Alongside the above potential critiques, Arnold, Tilton, and other distant viewing adherents should address the troubled racial history of facial recognition software, and its use as a tool for law enforcement. As Najibi writes,

“Black people are overrepresented in mug shot data, which face recognition uses to make predictions. The Black presence in such systems creates a feed-forward loop whereby racist policing strategies lead to disproportionate arrests of Black people, who are then subject to further surveillance.”

We should read the distant viewing methodology and the problematic history of facial recognition software and surveillance alongside the work of Jennifer Guiliano and Carolyn Heitman’s “Difficult Heritage and the Complexities of Indigenous Data.” While the distant viewing methodology is a laudable advancement in the inter-relationship between cultural analytics, film studies, and digital humanities, it also ushers forth a series of question of the ethical responsibility of digitization and large-scale batch analyses of visual corpora. I will here quote Guiliano and Heitman at length:

For communities who have been traumatized through colonization, the desire of digital humanists to use their ancestor’s histories as data to be experimented upon recall a past where Natives were casualties to be acted upon rather than sovereign agents of their own lives. The ethical, and we argue the only path forward is through slow, thoughtful, inclusive, and collaborative practices that recognize and privilege indigenous-centric research practices and ways of knowing. (25).

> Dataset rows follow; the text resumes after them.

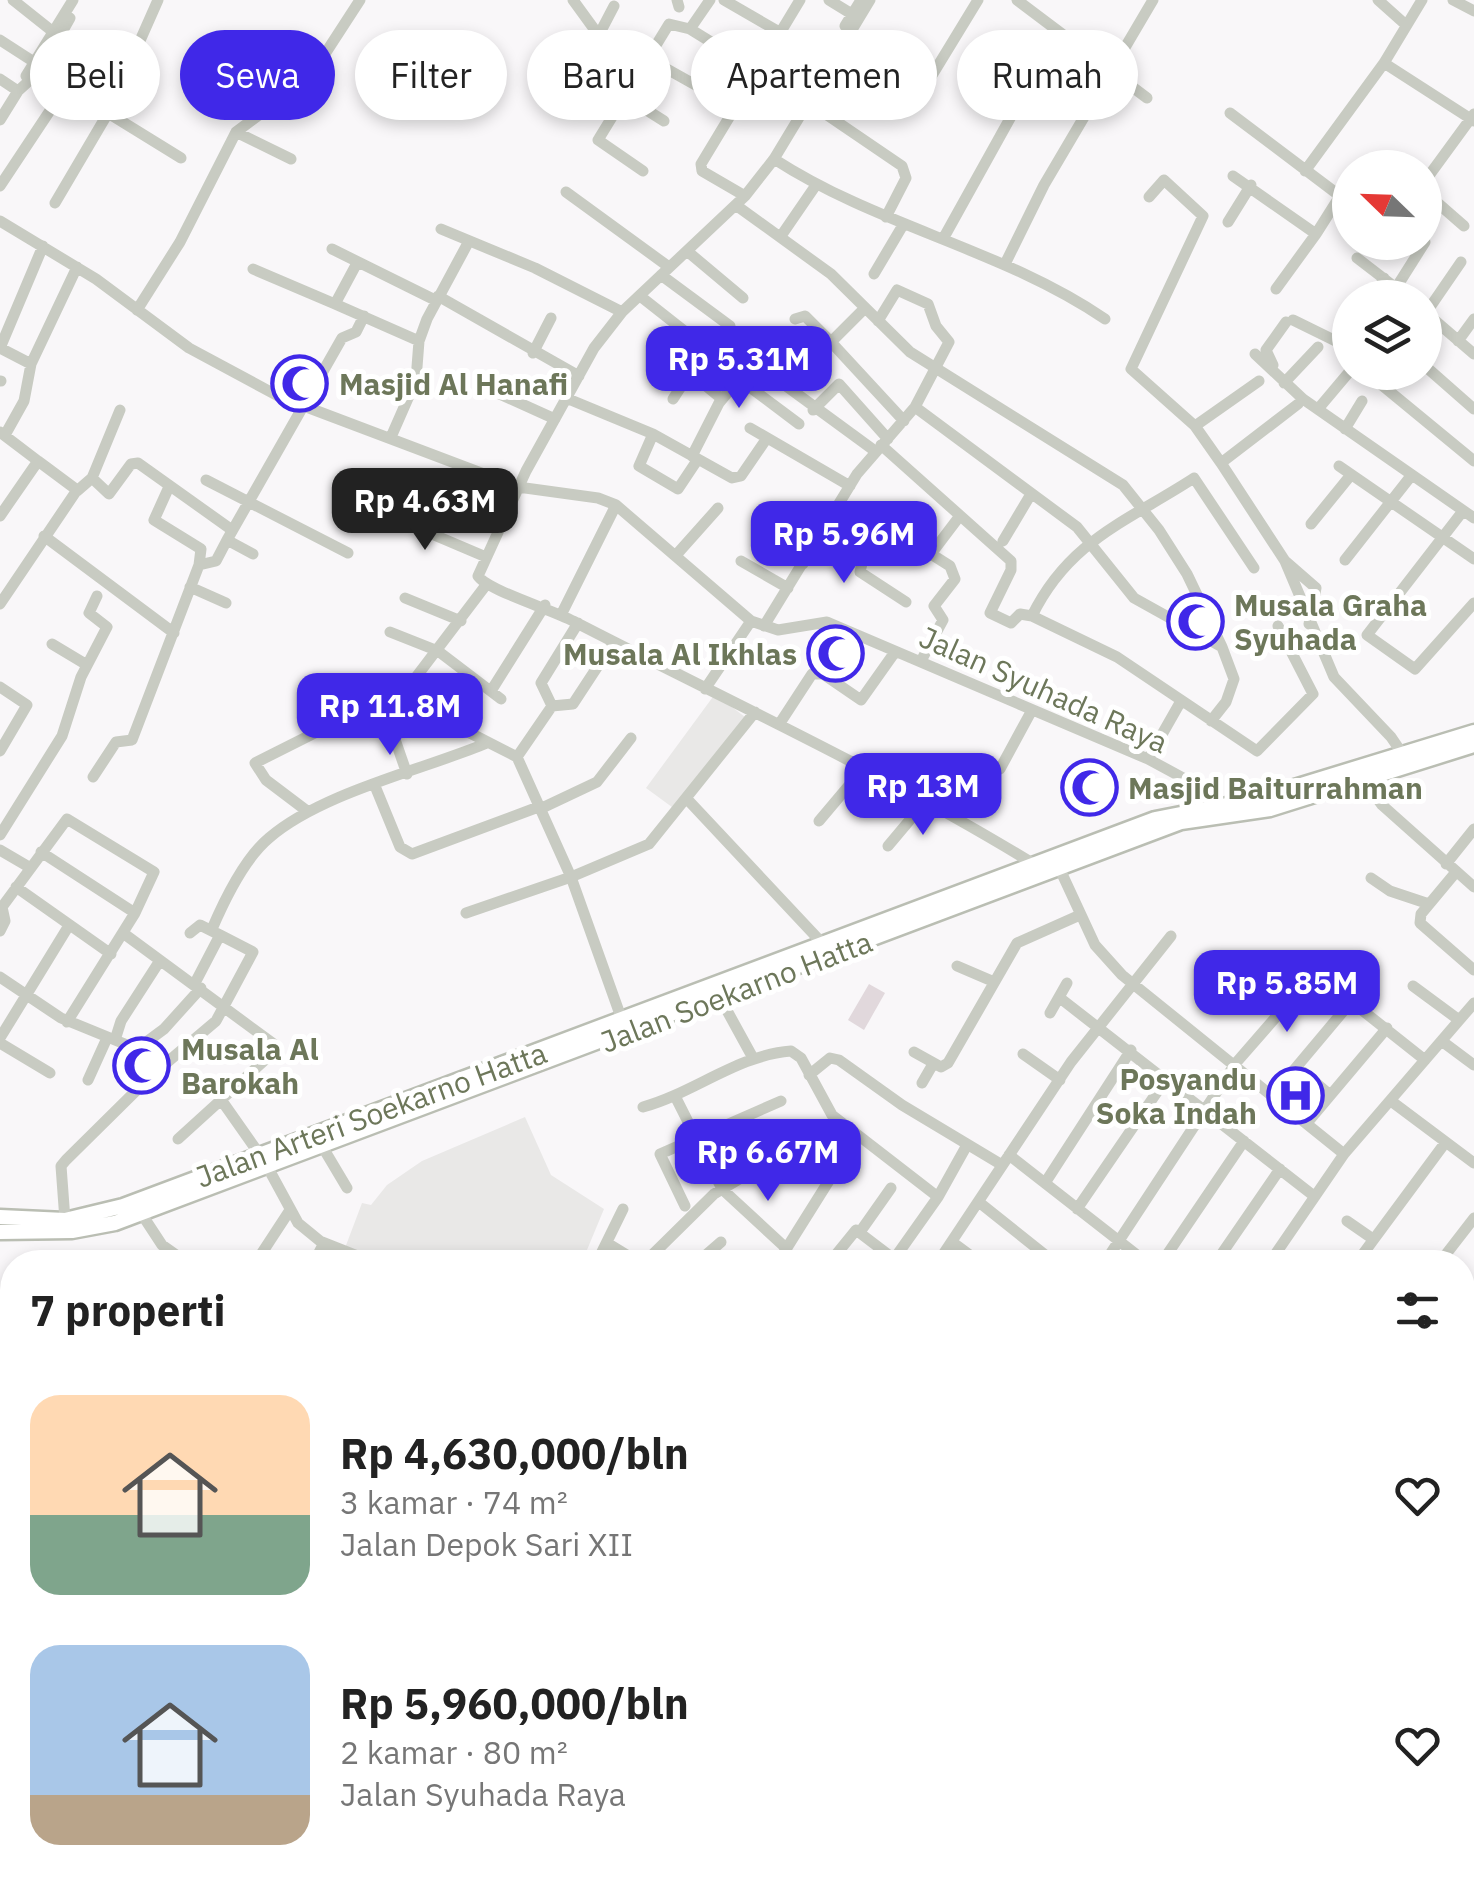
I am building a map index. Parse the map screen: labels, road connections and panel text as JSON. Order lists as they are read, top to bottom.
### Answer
{
  "streets": {
    "main road": ["Jalan Soekarno Hatta", "Jalan Arteri Soekarno Hatta"],
    "street": ["Jalan Syuhada Raya"]
  },
  "crossings": [
    ["Jalan Syuhada Raya", "Jalan Arteri Soekarno Hatta"],
    ["Jalan Soekarno Hatta", "Jalan Arteri Soekarno Hatta"]
  ],
  "places": {
    "mosque": [
      "Masjid Al Hanafi",
      "Musala Graha Syuhada",
      "Musala Al Ikhlas",
      "Masjid Baiturrahman",
      "Musala Al Barokah"
    ],
    "hospital": ["Posyandu Soka Indah"]
  },
  "north": "top left",
  "page": {
    "chip": [
      "Beli",
      "Sewa",
      "Filter",
      "Baru",
      "Apartemen",
      "Rumah"
    ],
    "price": [
      "Rp 5.31M",
      "Rp 4.63M",
      "Rp 5.96M",
      "Rp 11.8M",
      "Rp 13M",
      "Rp 5.85M",
      "Rp 6.67M"
    ],
    "heading": "7 properti",
    "list": [
      {
        "name": "Rp 4,630,000/bln",
        "note": "3 kamar · 74 m² · Jalan Depok Sari XII"
      },
      {
        "name": "Rp 5,960,000/bln",
        "note": "2 kamar · 80 m² · Jalan Syuhada Raya"
      }
    ]
  }
}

The distant viewing methodology handles the incredibly sensitive data of a person’s image. The image is then marked, denoted, and placed into circulation with other images and other faces. But, the face becomes the foundation for a broad-level analysis of form. Yet, in this way, the face disappears from sight. Distant Viewing must be sensitive to these potential ethical problematics, the sensitivity of the data they hold, and the problematic history of this method of data collection. If left unaddressed, Distant Viewing has the potential to re-capitulate racist modes of seeing and surveillance practices. The neutrality of the methodology must be grounded in the actuality of the faces and places on screen.